Turns the typical dystopian novel on its ear
Published by Thriftbooks.com User , 22 years ago
Your bookstore is stocked full of novels predicting mankind's future, but none quite like this. With the Wanting Seed, Anthony Burgess turns the typical dystopian novel on its ear. Instead of a methodical, technorganic world, Mr. Burgess presents a smelly, macrobiotic mess of overpopulation and disharmony. Instead of a more stringent emphasis on rightwing ideals, the aforementioned overpopulation has caused an enthusiastic governmental endorsement of homosexuality and opposition to typical family ideals. Instead of a grim, foreboding atmosphere, Mr. Burgess employs a lighthearted, quirky tone, allowing readers to smirk at the ridiculousness and incongruity to which the world of the Wanting Seed has been driven. It is obvious that Mr. Burgess, the same literary practical joker who filled his best-know book, A Clockwork Orange, with make-up slang, meant to poke some well-needed fun at the dismal 1984/Brave New World genre.But just because the Wanting Seed is a work of playful parody and dark comedy does not mean there is nothing profound about it. In fact if I had to pick the one dystopian novel towards which our society is most surely leaning, it would be this one (which is pretty amazing considering it was written in 1962). As counties like China and India are regulating procreation and instituting their own versions of Mr. Burgess' "population police" and the value of human life wilts ever downward, I wonder how close we are to vision of the Wanting Seed. The novel stands as a warning that repressing man's natural urges and diminishing his worth is not the answer to the problem. Your bookstore is stocked full of novels predicting mankind's future, but few as startling and important as this.

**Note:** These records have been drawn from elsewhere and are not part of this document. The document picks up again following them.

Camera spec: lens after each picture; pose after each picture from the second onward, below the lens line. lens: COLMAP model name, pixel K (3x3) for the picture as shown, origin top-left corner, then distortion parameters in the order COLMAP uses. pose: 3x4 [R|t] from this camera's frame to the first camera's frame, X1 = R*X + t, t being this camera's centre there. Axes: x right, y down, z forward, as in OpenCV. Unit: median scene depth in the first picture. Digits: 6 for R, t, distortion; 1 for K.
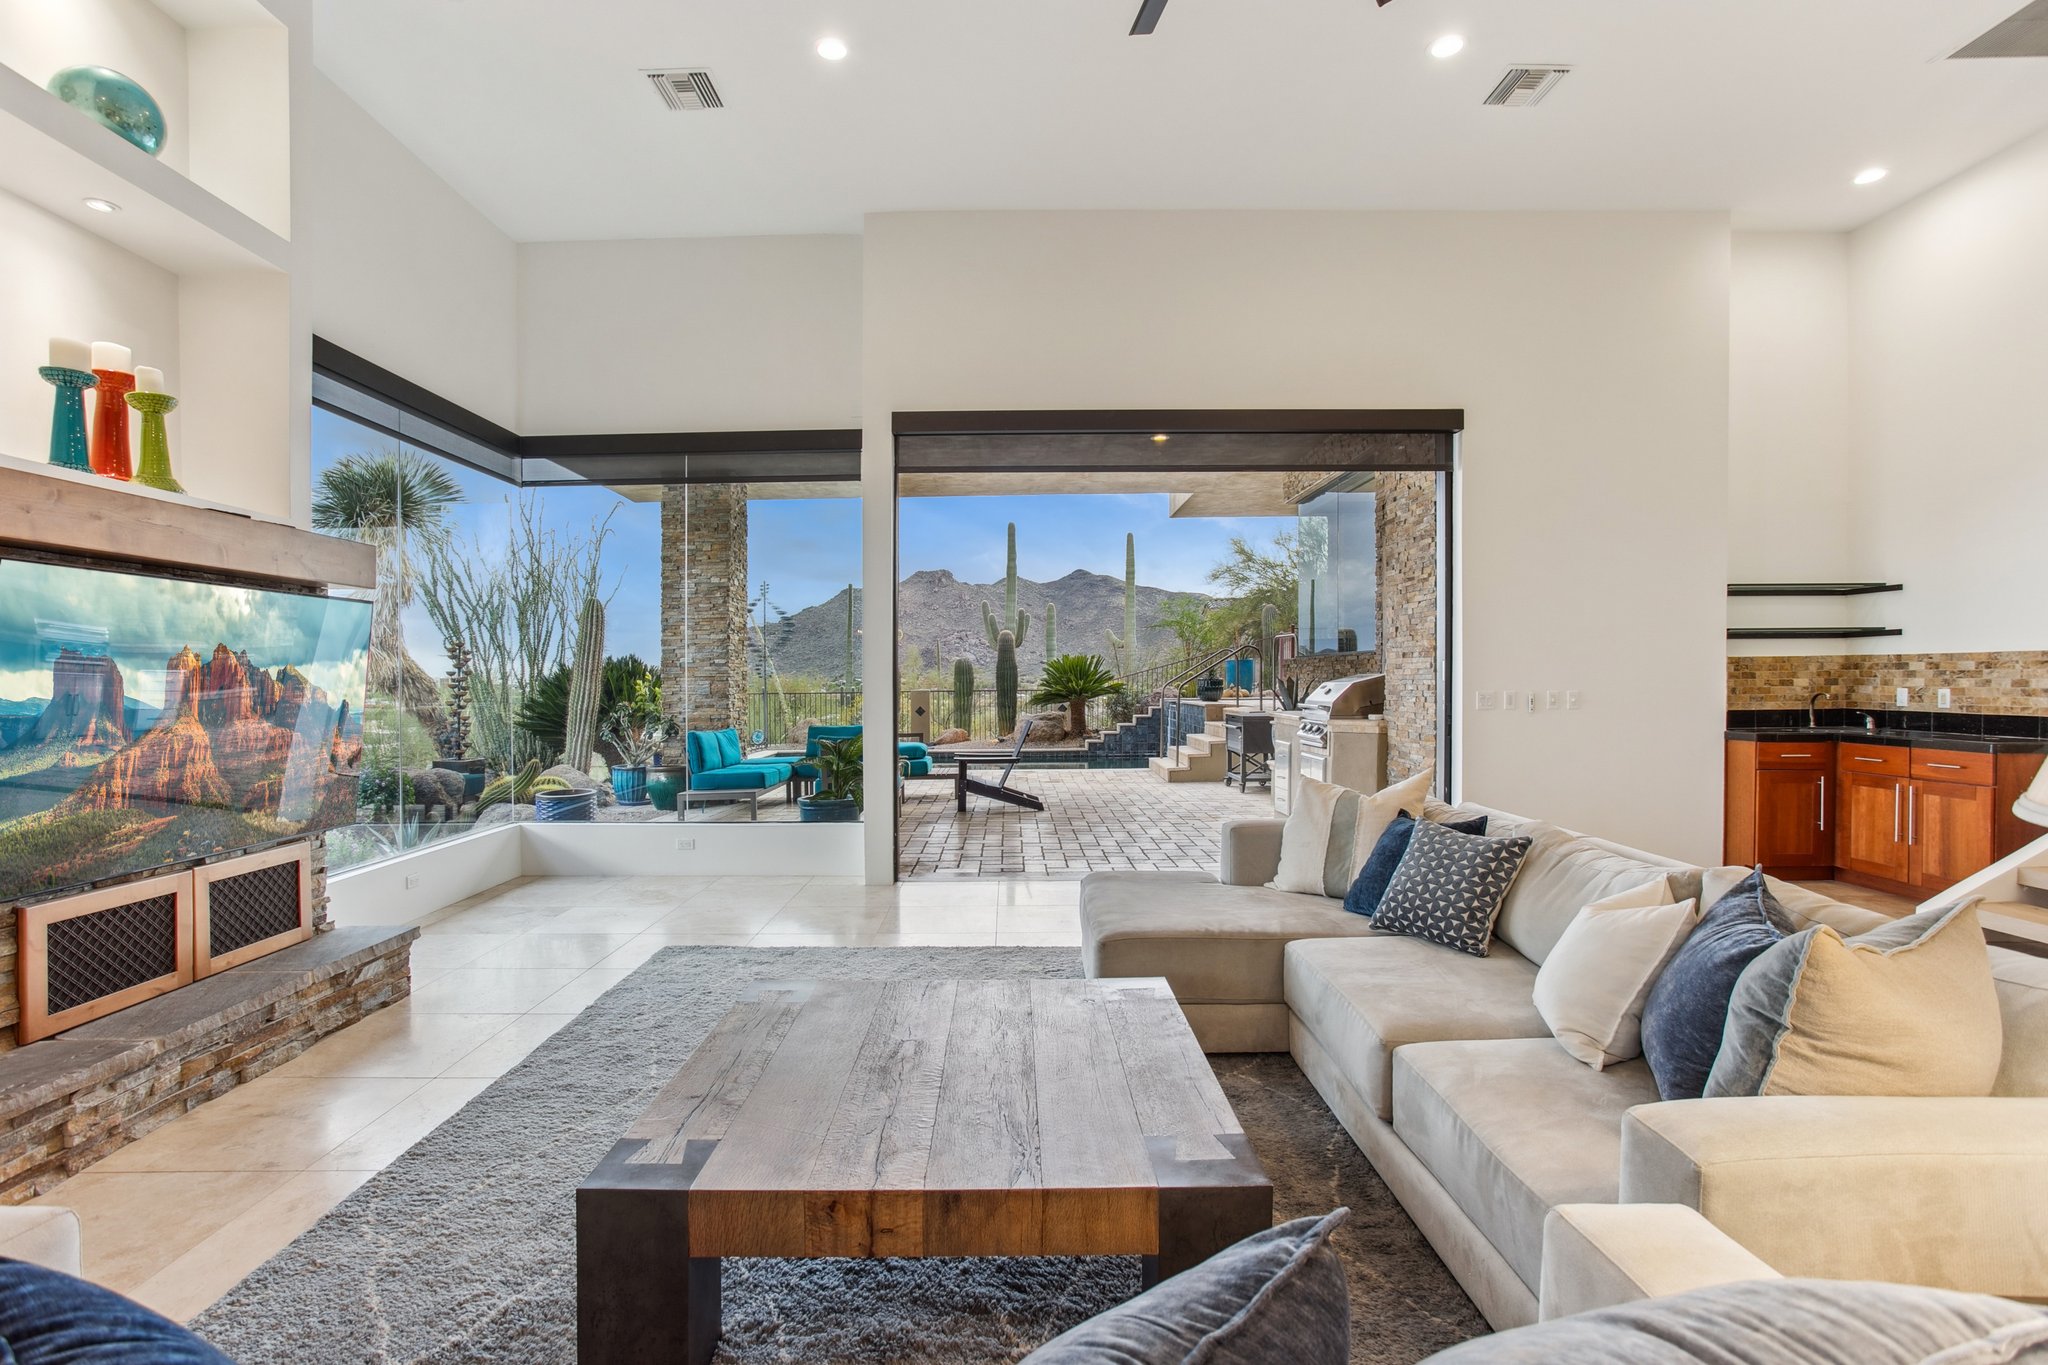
lens RADIAL K [[992.4, 0, 1006.9], [0, 992.4, 692.2], [0, 0, 1]] dist [-0.045347, 0.026875]
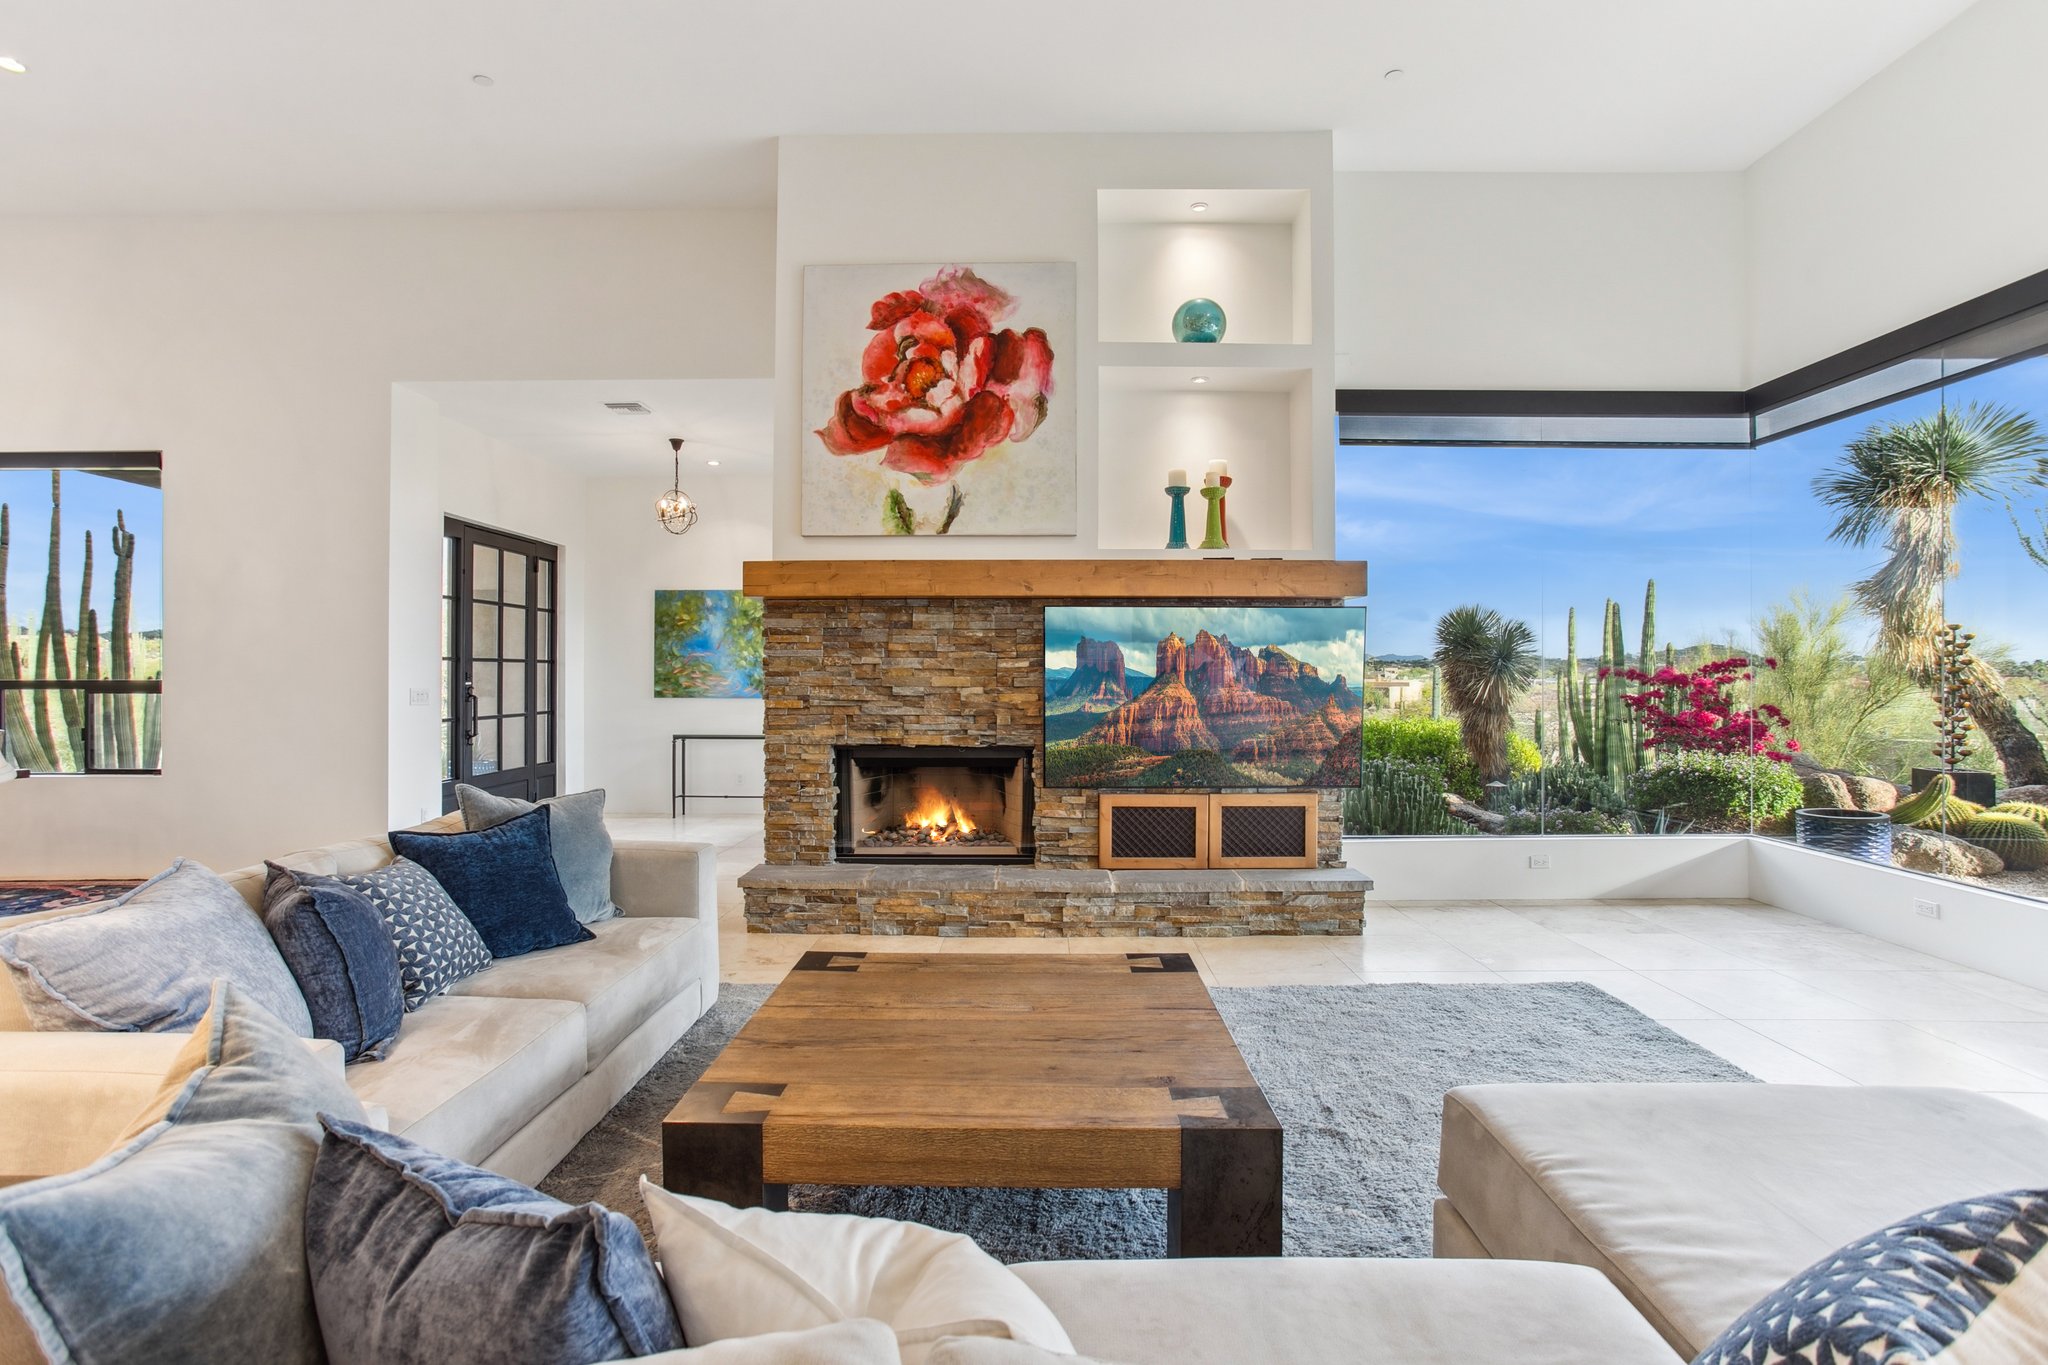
lens RADIAL K [[982.1, 0, 1019.4], [0, 982.1, 670.8], [0, 0, 1]] dist [-0.064716, 0.039064]
pose [[-0.015035, 0.002671, -0.999883, 0.392041], [-0.013444, 0.999905, 0.002873, -0.007491], [0.999797, 0.013486, -0.014998, 0.402945]]
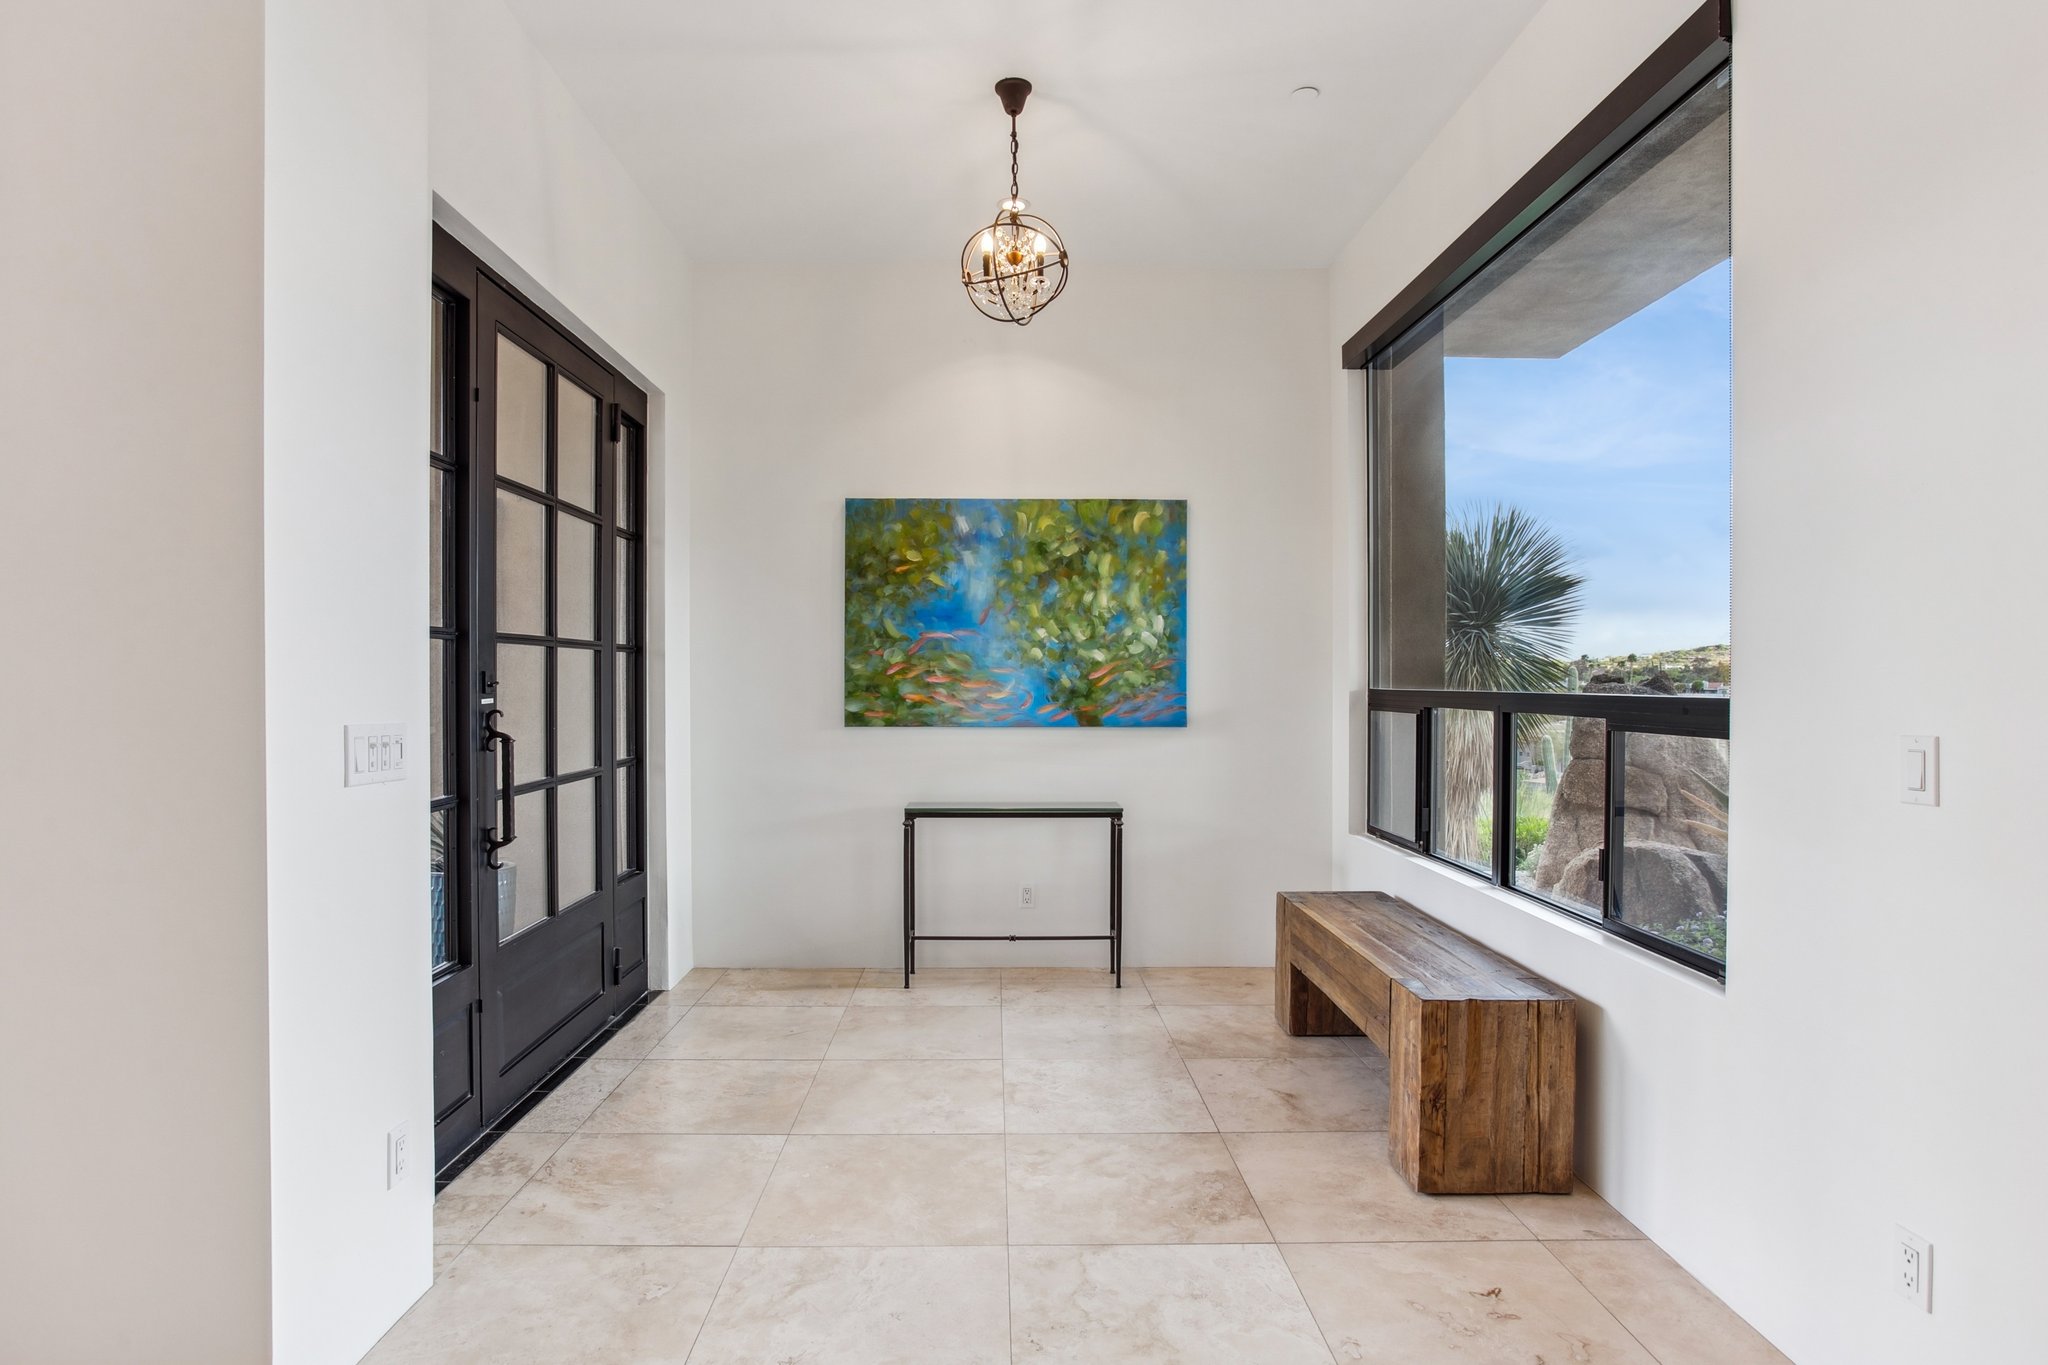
lens RADIAL K [[1086.6, 0, 1012.6], [0, 1086.6, 684.7], [0, 0, 1]] dist [-0.060381, 0.029459]
pose [[0.014635, 0.013099, -0.999807, -0.322570], [-0.012411, 0.999840, 0.012918, 0.003825], [0.999816, 0.012220, 0.014795, -0.080520]]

The Pelagian Theory in the Wanting Seed
Published by Thriftbooks.com User , 24 years ago
The Wanting Seed is the second best book by Burgess, next to Earthly Powers. This is the first novel of his in which he explicitly describes the "Pelagian Theory" which is a cyclical view of society and governments based on the views of Saint Augustine and the heretic Pelagius (note that Pelagius was from the British Isles). This book is essential if you want to read and understand many of Burgess' works, especially A Clockwork Orange, in which his description of the Pelagian Theory is unformed and unfinished.
Splendid
Published by Thriftbooks.com User , 25 years ago
Though not reading much of Burgess's literature, I rather enjoyed this book. I found myself entailed in the simplicity of a love story which the book is. As complex as the meaning of the book, I focused on the simplicity. The story of ill-fated lovers in a world full of struggle. The over population problem is very plausible which creates a sense of dread. The future at hand in the book could happen. Every time I read it I find something which I overlooked before. The plot moves smoothly enough to want to finish it. Over all it's a delightful book.